Drug Discovery

Discovering New Classes of Medicines

Tarveda’s approach for discovering and developing innovative medicines is built on two key capabilities: our new-molecule drug discovery engine and our patented nanotechnology engineering platform.

Our scientists bring together these two key capabilities in an integrative R&D process to design new molecules with novel mechanisms of action and to apply nanoparticle engineering that optimizes drug properties. This approach enables Tarveda to create new classes of drugs with superior efficacy and minimal off-target effects.

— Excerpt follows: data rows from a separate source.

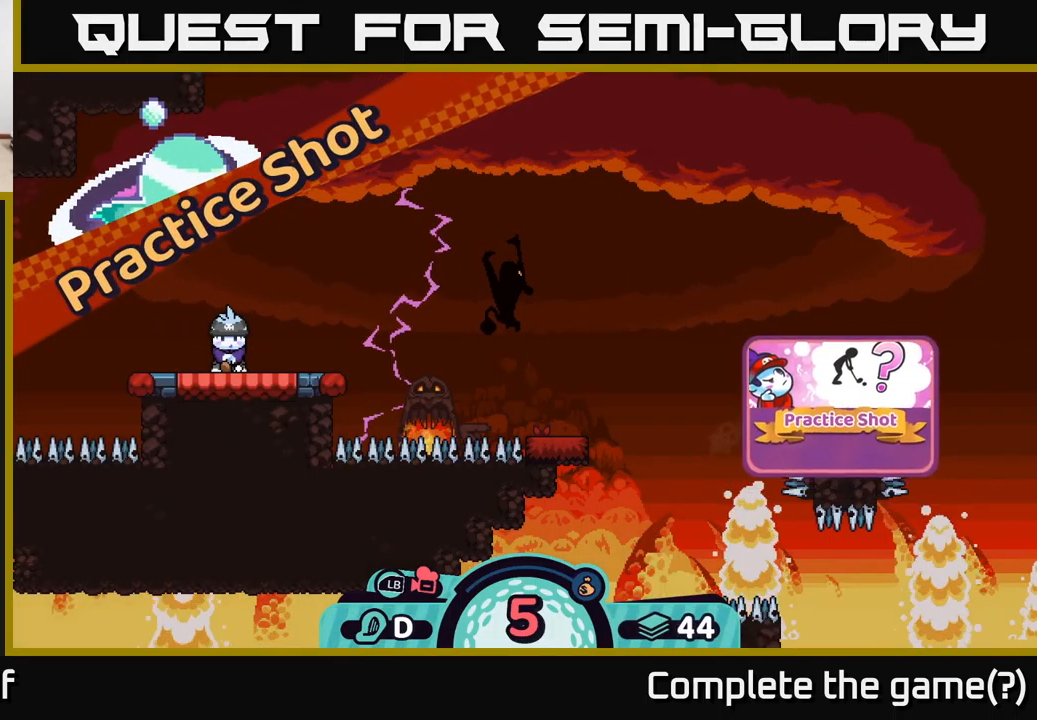
{"buttons": [], "left_stick": "center", "right_stick": "center", "events": [[367, "R2", "up"]]}
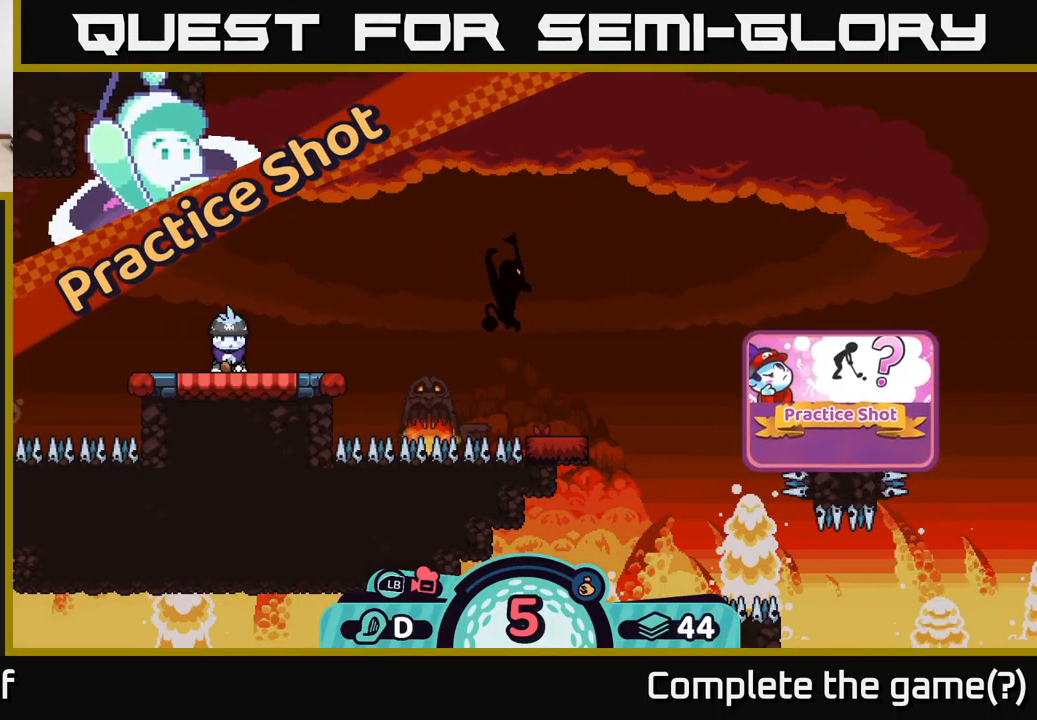
{"buttons": [], "left_stick": "center", "right_stick": "center", "events": []}
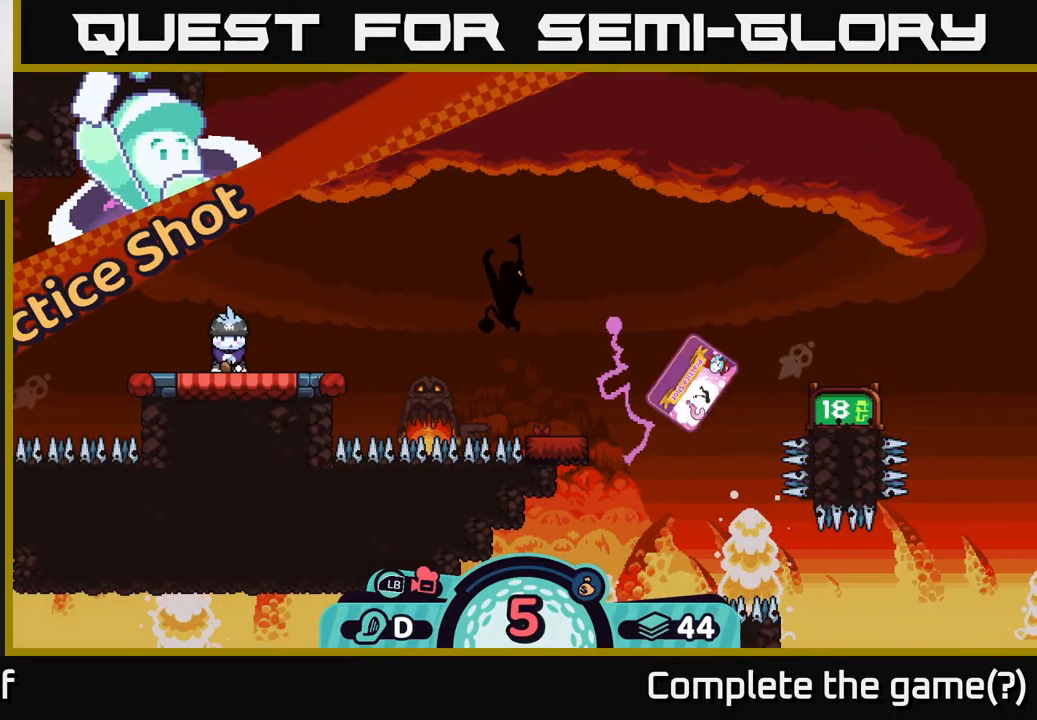
{"buttons": [], "left_stick": "center", "right_stick": "center", "events": []}
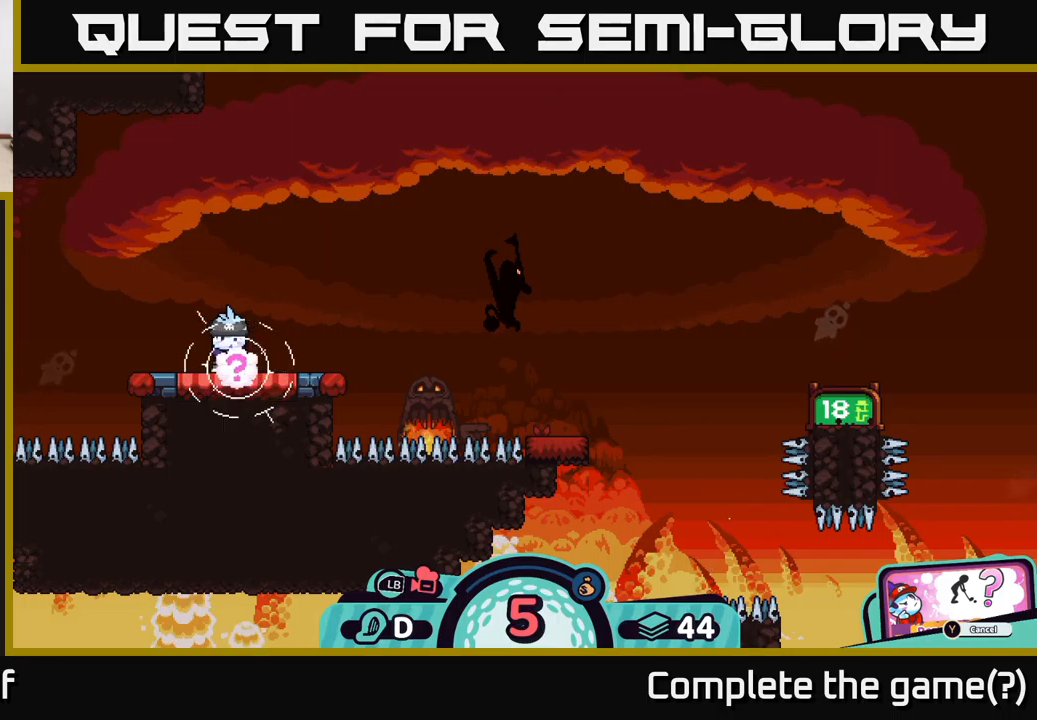
{"buttons": ["R2"], "left_stick": "right", "right_stick": "center", "events": [[33, "R2", "down"], [466, "left_stick", "right"]]}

Our new-molecule drug discovery capabilities, initially focused on oncology, advance new molecules that target novel mechanisms and provide opportunities for differential anti-tumor efficacy, minimal effect on healthy tissue, and reduced potential for cancer-cell resistance. For example, the first two drugs in our pipeline demonstrate distinctive pharmacology, and our differentiated nanotechnology engineering platform enables us to enhance the therapeutic properties at the tumor site. 

Proprietary Assets

Our integrative drug discovery approach leverages the following proprietary technologies and capabilities:

New-Molecule Drug Discovery Engine
Tarveda’s initial focus is on discovering superior new molecules for oncology applications, including a new class of mono-functional platinum compounds and a new class of targeted drugs. Our team applies world-class expertise in mechanism-driven drug design and medicinal chemistry to optimize the properties of our drugs. Tarveda has a significant proprietary portfolio of new classes of platinum drugs as well as other novel therapies. 

Patented Nanoparticle Technology
Tarveda’s proprietary capabilities in nanoparticle engineering enable the optimization of the therapeutic properties of new molecules from the company’s portfolio. In particular, Tarveda’s nanoparticle engineering can be applied to yield high selectivity at the site of disease along with lower toxicity, using:

  • unique encapsulation chemistries for polymers and drugs across a broad range of physicochemical properties
  • self-assembling particle synthesis for generating therapeutic nanoparticles with optimal particle properties.